I don’t want a flash car. I don’t actually want a car at all, as it happens. I’m stuck with one at the moment, because the work that actually provides me with a tenuous living requires it. If I no longer did that work, I would probably get rid of the car.

A bigger house? No, not really. Perhaps one further out of town, though.

There is travel, of course. More trips to India and Nepal, for a start. But again, time is not infinite, and there would be a limit to how many different places I could go. Would I stay in luxury hotels, then? No. I have no desire to do that. Fly first class? That is probably the one thing I would do. I am tall, and the leg-room on most flights is a little mean even for children. And then my back causes me so much pain at the best of times that any long-haul flight is extremely uncomfortable.

We all use language carelessly at times. What do I mean by rich? Well, possibly something different to what you would mean, then again, possibly not. For some people, the idea of being rich means having virtually unlimited money so that they can buy every conceivable luxury. For others, it simply means not having to worry about whether they can make ends meet in day to day life, and that is the category that I fall into.

I have known people who earn heady amounts of money yet do not consider themselves rich, because they find it too easy to spend it almost as fast as they earn it.

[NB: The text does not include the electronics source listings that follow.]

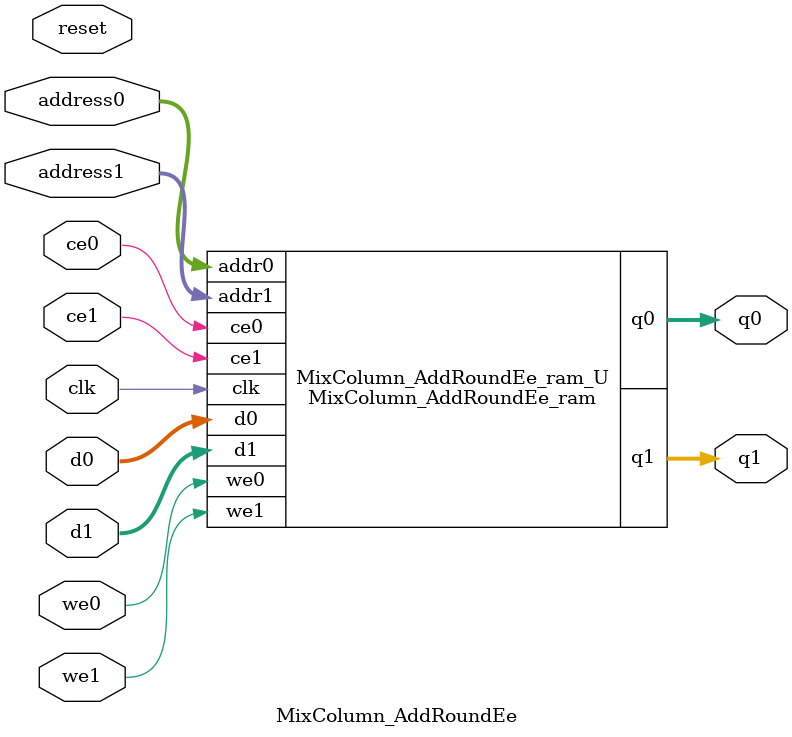
<source format=v>
`timescale 1 ns / 1 ps
module MixColumn_AddRoundEe_ram (addr0, ce0, d0, we0, q0, addr1, ce1, d1, we1, q1,  clk);

parameter DWIDTH = 32;
parameter AWIDTH = 5;
parameter MEM_SIZE = 32;

input[AWIDTH-1:0] addr0;
input ce0;
input[DWIDTH-1:0] d0;
input we0;
output reg[DWIDTH-1:0] q0;
input[AWIDTH-1:0] addr1;
input ce1;
input[DWIDTH-1:0] d1;
input we1;
output reg[DWIDTH-1:0] q1;
input clk;

(* ram_style = "block" *)reg [DWIDTH-1:0] ram[0:MEM_SIZE-1];




always @(posedge clk)  
begin 
    if (ce0) 
    begin
        if (we0) 
        begin 
            ram[addr0] <= d0; 
        end 
        q0 <= ram[addr0];
    end
end


always @(posedge clk)  
begin 
    if (ce1) 
    begin
        if (we1) 
        begin 
            ram[addr1] <= d1; 
        end 
        q1 <= ram[addr1];
    end
end


endmodule

`timescale 1 ns / 1 ps
module MixColumn_AddRoundEe(
    reset,
    clk,
    address0,
    ce0,
    we0,
    d0,
    q0,
    address1,
    ce1,
    we1,
    d1,
    q1);

parameter DataWidth = 32'd32;
parameter AddressRange = 32'd32;
parameter AddressWidth = 32'd5;
input reset;
input clk;
input[AddressWidth - 1:0] address0;
input ce0;
input we0;
input[DataWidth - 1:0] d0;
output[DataWidth - 1:0] q0;
input[AddressWidth - 1:0] address1;
input ce1;
input we1;
input[DataWidth - 1:0] d1;
output[DataWidth - 1:0] q1;



MixColumn_AddRoundEe_ram MixColumn_AddRoundEe_ram_U(
    .clk( clk ),
    .addr0( address0 ),
    .ce0( ce0 ),
    .we0( we0 ),
    .d0( d0 ),
    .q0( q0 ),
    .addr1( address1 ),
    .ce1( ce1 ),
    .we1( we1 ),
    .d1( d1 ),
    .q1( q1 ));

endmodule


</source>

I have known others who would consider themselves rich if they came into a very modest windfall.

Today, in the affluent western world at least, the vast majority of us are rich, although we don’t recognise it. Why? Modern advertising is insidious and relentless and companies spend billions of pounds each year persuading us all that we cannot live without their products, that we all have a right to them and that we want (and deserve) them.

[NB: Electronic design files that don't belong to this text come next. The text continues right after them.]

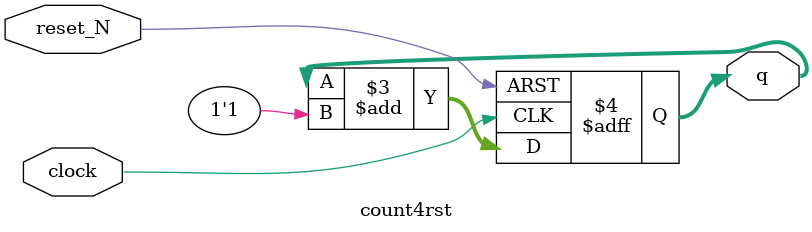
<source format=v>

module count4rst(
    input  wire             clock,
    input  wire             reset_N,
    output reg  [WIDTH-1:0] q);

    parameter WIDTH = 4; 

    always @(posedge clock or negedge reset_N) begin
        if(!reset_N) begin
            q <= 0;
        end else begin
            q <= q + 1'b1;
        end
    end

endmodule

</source>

And that we want them now.

This has meant that luxury fripperies have come to be seen as necessities.

Audiences watching TV programs, or walking down their high streets, or opening magazines, are constantly bombarded with an unending stream of images of luxury goods that they are told are rightfully theirs, and which are paraded by their football or ‘reality’ TV heroes.

What these advertisers don’t want us to see is that the trash they are pushing is unnecessary and does nothing to enrich our lives.

Now, where was I?

Oh yes, I just have to nip out for a loaf of bread.

Of course, it has to be an artisan-crafted Estonian cob loaf made with organic Bulgar wheat flour milled under a full moon and leavened with yeasts descended from the very yeasts used by the court baker of Peter the Great of Russia and baked for thirty seven and a quarter minutes in a bread oven fired with birch logs and scented with juniper and a teaspoonful of fuller’s earth.

It will be damned expensive, but I DESERVE IT AND I WANT IT NOW.